Sure, I could be talking about Congress’ inability to end the discriminatory Don’t Ask, Don’t Tell (DADT) policy. DADT is the U.S. military policy that prohibits LGBT people from serving openly. Even a rumor of homosexuality can lead to dishonorable discharge from the military. Don’t Ask, Don’t Tell was enacted in to law in 1993, when there was still great fear and intolerance of LGBT people. It was falsely advertised that the law would protect gay and lesbian soldiers by preventing the military from openly questioning their sexuality. This “protection” led to soldiers being outed to their superiors by their peers. DADT has cost the U.S. military dozens of valuable servicewomen and men, including interpreters and intelligence analysts. The 111th Congress has thus far proved unable to overturn the national disgrace that is Don’t Ask, Don’t Tell. Every passing day makes it less likely for DADT to end.

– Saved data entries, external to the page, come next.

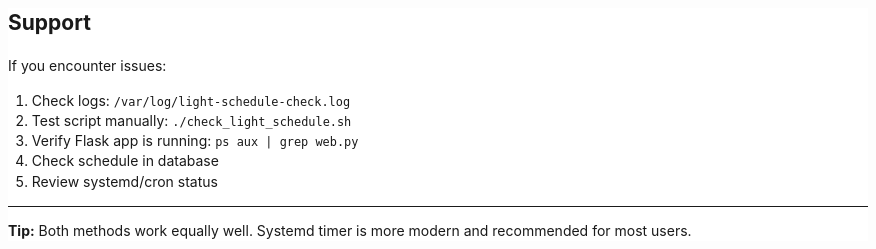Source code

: 
## Support

If you encounter issues:

1. Check logs: `/var/log/light-schedule-check.log`
2. Test script manually: `./check_light_schedule.sh`
3. Verify Flask app is running: `ps aux | grep web.py`
4. Check schedule in database
5. Review systemd/cron status

---

**Tip:** Both methods work equally well. Systemd timer is more modern and recommended for most users.
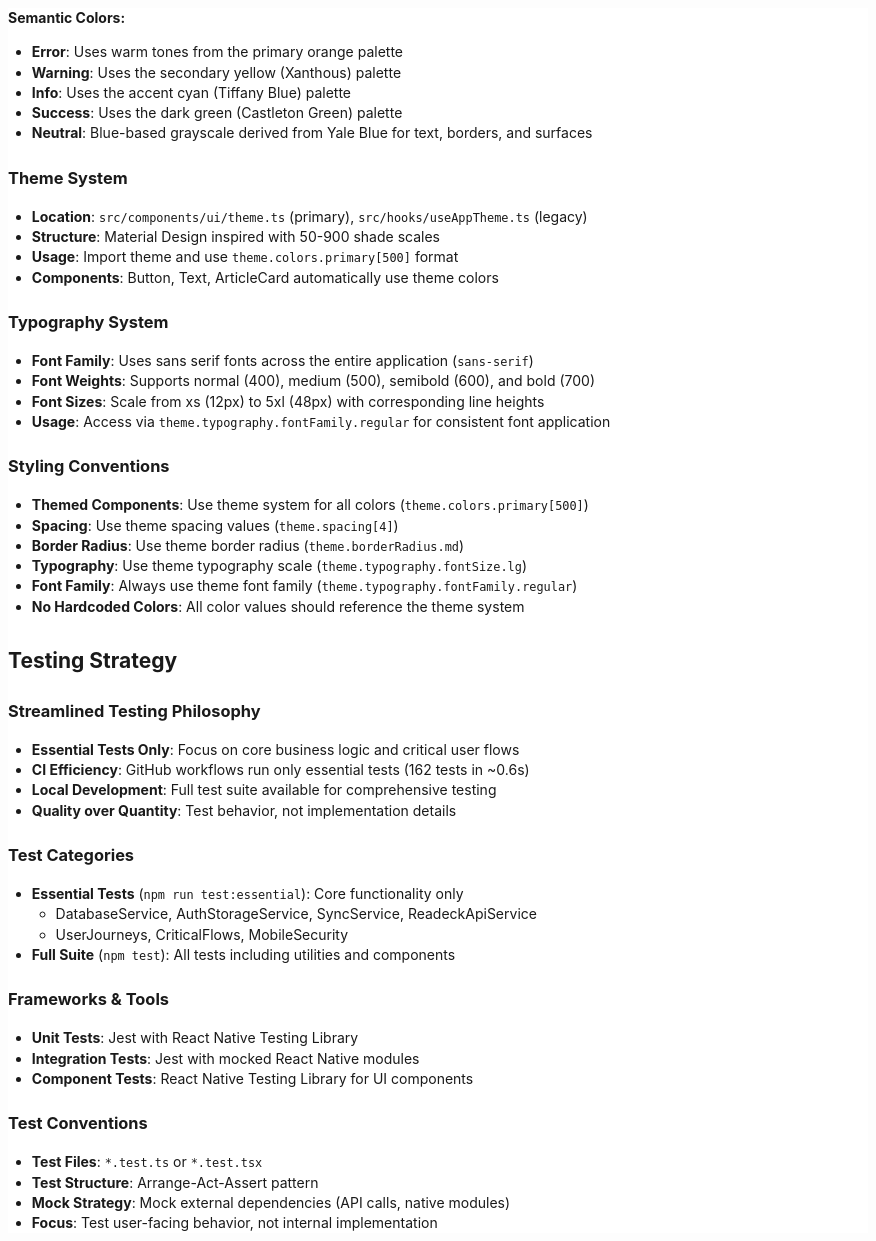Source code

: **Semantic Colors:**
- **Error**: Uses warm tones from the primary orange palette
- **Warning**: Uses the secondary yellow (Xanthous) palette
- **Info**: Uses the accent cyan (Tiffany Blue) palette
- **Success**: Uses the dark green (Castleton Green) palette
- **Neutral**: Blue-based grayscale derived from Yale Blue for text, borders, and surfaces

### Theme System
- **Location**: `src/components/ui/theme.ts` (primary), `src/hooks/useAppTheme.ts` (legacy)
- **Structure**: Material Design inspired with 50-900 shade scales
- **Usage**: Import theme and use `theme.colors.primary[500]` format
- **Components**: Button, Text, ArticleCard automatically use theme colors

### Typography System
- **Font Family**: Uses sans serif fonts across the entire application (`sans-serif`)
- **Font Weights**: Supports normal (400), medium (500), semibold (600), and bold (700)
- **Font Sizes**: Scale from xs (12px) to 5xl (48px) with corresponding line heights
- **Usage**: Access via `theme.typography.fontFamily.regular` for consistent font application

### Styling Conventions
- **Themed Components**: Use theme system for all colors (`theme.colors.primary[500]`)
- **Spacing**: Use theme spacing values (`theme.spacing[4]`)
- **Border Radius**: Use theme border radius (`theme.borderRadius.md`)
- **Typography**: Use theme typography scale (`theme.typography.fontSize.lg`)
- **Font Family**: Always use theme font family (`theme.typography.fontFamily.regular`)
- **No Hardcoded Colors**: All color values should reference the theme system

## Testing Strategy
### Streamlined Testing Philosophy
- **Essential Tests Only**: Focus on core business logic and critical user flows
- **CI Efficiency**: GitHub workflows run only essential tests (162 tests in ~0.6s)
- **Local Development**: Full test suite available for comprehensive testing
- **Quality over Quantity**: Test behavior, not implementation details

### Test Categories
- **Essential Tests** (`npm run test:essential`): Core functionality only
  - DatabaseService, AuthStorageService, SyncService, ReadeckApiService
  - UserJourneys, CriticalFlows, MobileSecurity
- **Full Suite** (`npm test`): All tests including utilities and components

### Frameworks & Tools
- **Unit Tests**: Jest with React Native Testing Library
- **Integration Tests**: Jest with mocked React Native modules
- **Component Tests**: React Native Testing Library for UI components

### Test Conventions
- **Test Files**: `*.test.ts` or `*.test.tsx`
- **Test Structure**: Arrange-Act-Assert pattern
- **Mock Strategy**: Mock external dependencies (API calls, native modules)
- **Focus**: Test user-facing behavior, not internal implementation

In truth, I wasn’t talking about DADT in my opening paragraph. I was talking about the fact that the University of Alaska does not currently include sexual orientation in its list of statuses that are protected from discrimination. It’s our very own Don’t Ask, Don’t Tell. We are alone among state universities to hold that disgusting distinction.
In August, I wrote an editorial that called on UA President Patrick Gamble to take some decisive action in favor of UAF students, staff and faculty by amending the Non-Discrimination Clause. Since then, there have been four meetings of the UA Board of Regents, four separate chances for Gamble to demonstrate leadership by directing the Board to take up this issue. In the absence of leadership from Gamble, it falls to the students to take the initiative.
Where have the student leaders been? Last year, the UAF Gay-Straight Alliance was an outspoken advocate for LGBT issues on campus. When anti-gay speaker Edward Delgado came to campus, they held a protest and used the occasion to speak out about the need to amend UA’s Non-Discrimination Clause. This year, the GSA has been quiet. The Day of Silence is one day of the year. You should be shouting and screaming from the rooftops the other 364. And you shouldn’t be alone.
It is time that our ASUAF student government takes a decisive stand on the Non-Discrimination policy. ASUAF proved earlier this semester that when students speak out, they can change minds. If our student leaders can convince the Board not to enact a five percent tuition raise, then surely they can convince the Board to make a policy change that would protect a substantial portion of students, staff and faculty.
Think the stakes aren’t high? Remember Tyler Clementi, the Rutgers student who killed himself after having a gay sexual encounter broadcast over the internet by his roommate? Clementi put a face to the disturbing statistic of LGBT suicides resulting from bullying. The next Tyler Clementi could be here at UAF. Amending the Non-Discrimination policy would send a message that the University of Alaska is serious about preventing bullying.
Pres. Gamble and the Board of Regents had the entire semester to take action. They weren’t listening because maybe we weren’t speaking loud enough.